● **What you are asked to do**:
Could you copy out the portion of the newsgroup post about the website speech tool, beginning at the words "Installation is as" and stopping after "getting the control."?

** START OF Given text **

On 13 May 2004 08:23:25 -0700, (Andy Dingley)
wrote:

>I've just had a call from these people,
>http://www.browsealoud.com
>offering to sell me their wares.


First of all, when cold-calling potential users, it's polite for the
person making the call to have a vague understanding of the product. I
don't mind the call (their targetting was reasonable), but I do mind
calls where the caller doesn't know anything, everything they claim to
know is wrong, and by the end of the call I've worked out more about
the product for myself than they could tell me. In particular, the
call gets off to a bad start if you tell me that your product is
pretty much the exact opposite of what it really does.

It's a mouse-focussed screen reader. Move the mouse over some text,
and it reads out the sentence or phrase. Cute. Works well enough, as
far as it goes.

Underlying tech is the L&H speech engine, which I'm sure many of us
will have played with on the free download M$oft Agent (Merlin and
friends. Give it a try, it's not the nasty old paperclip).

Their gimmick is the price model. Users get a screen reader for free,
site publishers get speech added to their site for no technical effort
and a small annual charge. This is an interesting approach, and it has
some merit.

Installation is as a one-off download of a .exe. No ActiveX controls,
no changes to the site at all. The only technical implementation
required is to add your address to a central database of enabled
sites, and maybe a link to the download site for getting the control.

Supported platforms are Windows and IE. Navigator is also listed, but
they weren't clear on versions. Neither are Mozilla, Opera, Firefox
etc. mentioned. Mac and Unix can forget it.


It's not a screen reader though. This tech is of no use at all if you
want your entire pages read back to you.

** END OF Given text **
** START OF Provided information **

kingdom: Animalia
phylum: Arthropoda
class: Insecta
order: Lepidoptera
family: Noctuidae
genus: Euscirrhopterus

** END OF Provided information **

● **Response**:
Installation is as a one-off download of a .exe. No ActiveX controls,
no changes to the site at all. The only technical implementation
required is to add your address to a central database of enabled
sites, and maybe a link to the download site for getting the control.